XenophileJKO · 2026-01-15T20:43:50 1768509830

It is fundamentally and provably different than search because it captures things on two dimensions that can be used combinatorially to infer desired behavior for unobserved examples.

1. Conceptual Distillation - Proven by research work that we can find weights that capture/influence outputs that align with higher level concepts.

2. Conceptual Relations - The internal relationships capture how these concepts are related to each other.

This is how the model can perform acts and infer information way outside of it's training data. Because if the details map to concepts then the conceptual relations can be used to infer desirable output.

(The conceptual distillation also appears to include meta-cognitive behavior, as evidenced by Anthropic's research.
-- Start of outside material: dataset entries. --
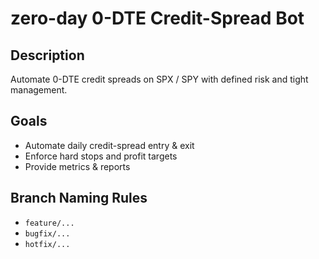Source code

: # zero-day 0-DTE Credit-Spread Bot

## Description

Automate 0-DTE credit spreads on SPX / SPY with defined risk and tight management.

## Goals

- Automate daily credit-spread entry & exit  
- Enforce hard stops and profit targets  
- Provide metrics & reports  

## Branch Naming Rules

- `feature/...`  
- `bugfix/...`  
- `hotfix/...`  
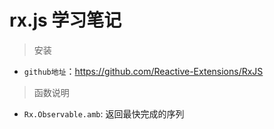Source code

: # rx.js 学习笔记

> 安装

- `github地址`：https://github.com/Reactive-Extensions/RxJS

> 函数说明

- `Rx.Observable.amb`: 返回最快完成的序列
Which manes sense to me, what is the most efficient way to be able to replicate irony and humor for an arbitrary subject? Compressing some spectrum of meta-cognitive behavior...)

kylecazar · 2026-01-15T22:51:26 1768517486

Aren't the conceptual relations you describe still, at their core, just search (even if that's extremely reductive)? We know models can interpolate well, but it's still the same probabilistic pattern matching. They identify conceptual relationships based on associations seen in vast training data. It's my understanding that models are still not at all good at extrapolation, handling data "way outside" of their training set.

Also, I was under the impression LLM's can replicate irony and humor simply because that text has specific stylistic properties, and they've been trained on it.

XenophileJKO · 2026-01-16T00:23:19 1768522999

I don't know honestly, I think really the only big hole the current models have is if you have tokens that never get exposed enough to have a good learned embedding value. Those can blow the system out of the water because they cause activation problems in the low layers.

Other than that the model should be able to learn in context for most things based on the component concepts. Similar to how you learn in context.

There aren't a lot of limits in my experience. Rarely you'll hit patterns that are too powerful where it is hard for context to alter behavior, but those are pretty rare.

The models can mix and match concepts quite deeply. Certainly, if it is a completely novel concept that can't be described by a union or subtraction between similar concepts, than the model probably wouldn't handle it. In practice, a completely isolated concept is pretty rare.